DC: Em qual momento de seu tempo no doutorado você teve certeza que tinha uma “tese” e que chegaria aos resultados e conclusões alcançados?
AP: Quando concluí o texto da qualificação. Nesse momento eu já tinha parte dos resultados, inclusive levei para qualificação e foi validado pela banca que trouxe muitas contribuições que serviram para aprimorar ainda mais a pesquisa.
DC: Citaria algum trabalho ou ação decisiva para sua tese? Quem é o autor desse trabalho, ou ação, e onde ele foi desenvolvido?
AP: Teria vários para citar, a Lei Brasileira de Inclusão foi a base da minha tese, quanto mais eu lia, mais eu me inspirava. O livro de Charles Gardou “A sociedade inclusiva: falemos dela! Não há vida minúscula” (2018). Também me inspirou muito os textos de Eliane Maria Stroparo com a sua dissertação: Políticas inclusivas e acessibilidade em bibliotecas universitárias: uma análise do Sistema de Bibliotecas (SiBi) da Universidade Federal do Paraná (UFPR) (2014) e seus artigos “O papel da biblioteca universitária na inclusão de alunos com deficiência no ensino superior” (2016) e “Bibliotecas universitárias federais brasileiras: acessibilidade/avaliação do Instituto Nacional de Estudos e Pesquisas Educacionais Anísio Teixeira (INEP)” (2021). A FEBAB também me inspirou muito, inclusive usei o checklist adaptado do trabalho de Tamini Nicolete, Eliane Moro e Lizandra Brasil Estabel (2013) que foi fundamental para fazer a avaliação dos serviços das bibliotecas que analisei.
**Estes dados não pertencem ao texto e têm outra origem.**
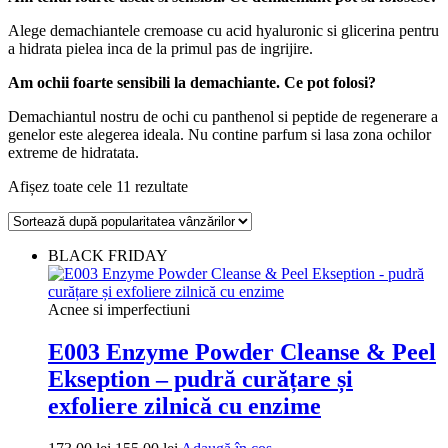
Alege demachiantele cremoase cu acid hyaluronic si glicerina pentru
a hidrata pielea inca de la primul pas de ingrijire.
Am ochii foarte sensibili la demachiante. Ce pot folosi?
Demachiantul nostru de ochi cu panthenol si peptide de regenerare a
genelor este alegerea ideala. Nu contine parfum si lasa zona ochilor
extreme de hidratata.
Sortat
Afișez toate cele 11 rezultate
după
popularitate
BLACK FRIDAY
Acnee si imperfectiuni
E003 Enzyme Powder Cleanse & Peel
Ekseption – pudră curățare și
exfoliere zilnică cu enzime
Prețul
Prețul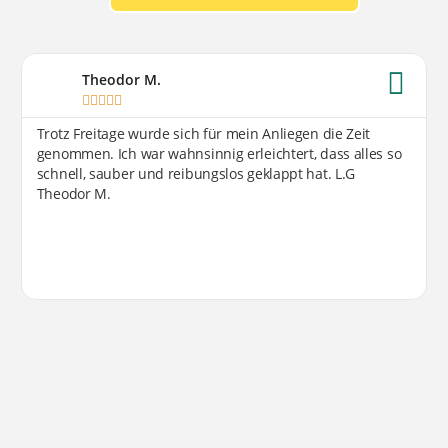
Theodor M.





Trotz Freitage wurde sich für mein Anliegen die Zeit
genommen. Ich war wahnsinnig erleichtert, dass alles so
schnell, sauber und reibungslos geklappt hat. L.G
Theodor M.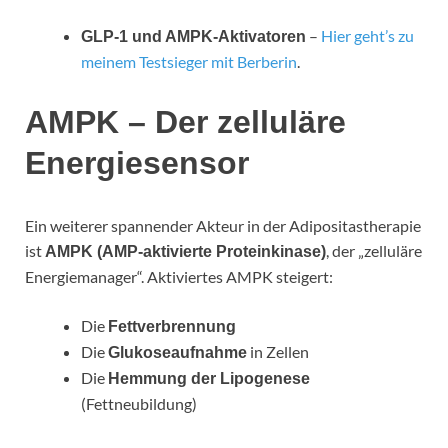
–
Hier geht’s zu
GLP-1 und AMPK-Aktivatoren
meinem Testsieger mit Berberin
.
AMPK – Der zelluläre
Energie
sensor
Ein weiterer spannender Akteur in der Adipositastherapie
ist
, der „zelluläre
AMPK (AMP-aktivierte Proteinkinase)
Energiemanager“. Aktiviertes AMPK steigert:
Die
Fettverbrennung
Die
in Zellen
Glukoseaufnahme
Die
Hemmung der Lipogenese
(Fettneubildung)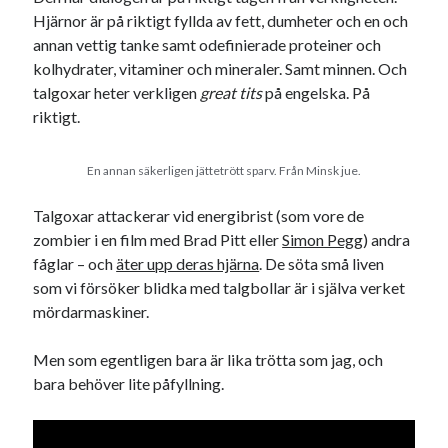
Hjärnor är på riktigt fyllda av fett, dumheter och en och
annan vettig tanke samt odefinierade proteiner och
kolhydrater, vitaminer och mineraler. Samt minnen. Och
talgoxar heter verkligen
great tits
på engelska. På
riktigt.
En annan säkerligen jättetrött sparv. Från Minsk jue.
Talgoxar attackerar vid energibrist (som vore de
zombier i en film med Brad Pitt eller
Simon Pegg
) andra
fåglar – och
äter upp deras hjärna
. De söta små liven
som vi försöker blidka med talgbollar är i själva verket
mördarmaskiner.
Men som egentligen bara är lika trötta som jag, och
bara behöver lite påfyllning.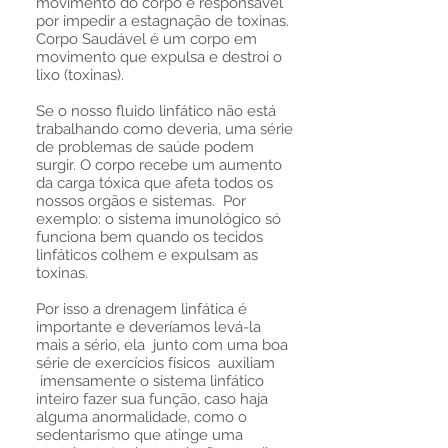
movimento do corpo é responsável
por impedir a estagnação de toxinas.
Corpo Saudável é um corpo em
movimento que expulsa e destroi o
lixo (toxinas).
Se o nosso fluido linfático não está
trabalhando como deveria, uma série
de problemas de saúde podem
surgir. O corpo recebe um aumento
da carga tóxica que afeta todos os
nossos orgãos e sistemas. Por
exemplo: o sistema imunológico só
funciona bem quando os tecidos
linfáticos colhem e expulsam as
toxinas.
Por isso a drenagem linfática é
importante e deveríamos levá-la
mais a sério, ela junto com uma boa
série de exercícios físicos auxiliam
imensamente o sistema linfático
inteiro fazer sua função, caso haja
alguma anormalidade, como o
sedentarismo que atinge uma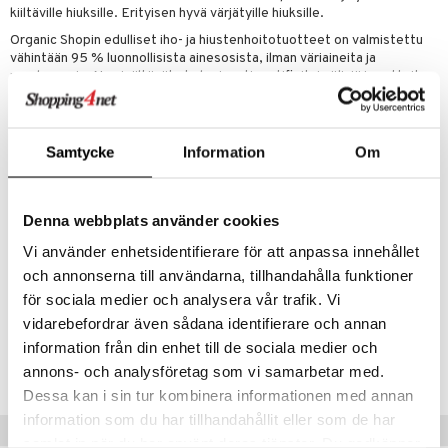
iot
lisät
rasvahapot
kiiltäville hiuksille. Erityisen hyvä värjätyille hiuksille.
 halu
ideriviinietikka
svahapot
i-intoleranssi
Organic Shopin edulliset iho- ja hiustenhoitotuotteet on valmistettu
vähintään 95 % luonnollisista ainesosista, ilman väriaineita ja
d
vuodet & PMS
parabeeneja. Ne sisältävät ekologisesti sertifioituja öljyjä ja uutteita
ja niillä on kierrätettävät ja biologisesti hajoavat pakkaukset. Tuotteet
verisuonet
ie
t
ood
ovat sertifioituja vegaanisia ja/tai COSMOS Natural.
 terveydenhuoltoa
poltto
rolia alentavat
Samtycke
Information
Om
Ainesosat
uolisto
rasvahapot
ta
Aqua, Cetearyl Alcohol, Distearoylethyl Dimonium Chloride, Cocos
Nucifera Oil, Hydrolysed Veteprotein, Nuphar Luteum Root Extract*,
inen
hiuspuu
ostuttimet
uutta säätelevät
Denna webbplats använder cookies
Glycerin, Amaranthus Spinosus Seed Oil*, Guar
t
riset rasvahapot
evitys
t
iini
Vi använder enhetsidentifierare för att anpassa innehållet
Hydroxypropyltrimonium Chloride, Sitruunahappo, Kaliumsorbaatti,
Natriumbentsoaatti, Eugenol, Geraniol, Limonene, Linalool. (*)
och annonserna till användarna, tillhandahålla funktioner
 energiaa
nia vahvistavat
 & helpottava
 & K
Ainesosat luomuviljelystä
för sociala medier och analysera vår trafik. Vi
apia
tus
& nenä & kurkku
idantit
g
vidarebefordrar även sådana identifierare och annan
spalvelu
Tuotenumero
information från din enhet till de sociala medier och
ulatus
iinit
HCAO9-QJ-75
annons- och analysföretag som vi samarbetar med.
ksiä & vastauksia
o
puli
iinit
Dessa kan i sin tur kombinera informationen med annan
tuotetta
information som du har tillhandahållit eller som de har
n
uuri
Vinkkejä sinulle
samlat in när du har använt deras tjänster. Du godkänner
 verkkokaupasta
DC: Por que sua tese é um trabalho de doutorado, o que você aponta como ineditismo?
AP: Porque ela reúne um arcabouço teórico sólido e uma investigação de campo profunda para responder a um problema complexo: como garantir inclusão e acessibilidade informacional para pessoas com deficiência em bibliotecas universitárias. O ineditismo está em aplicar o conceito de regime de informação a esse contexto, algo que não havia sido feito dessa forma, integrando a análise de políticas internacionais, nacionais e institucionais com um diagnóstico real das universidades federais do Rio de Janeiro. Além de mapear lacunas, proponho ações concretas para que as bibliotecas se tornem mais acessíveis, aliando políticas informacionais, capacitação profissional e redes de cooperação.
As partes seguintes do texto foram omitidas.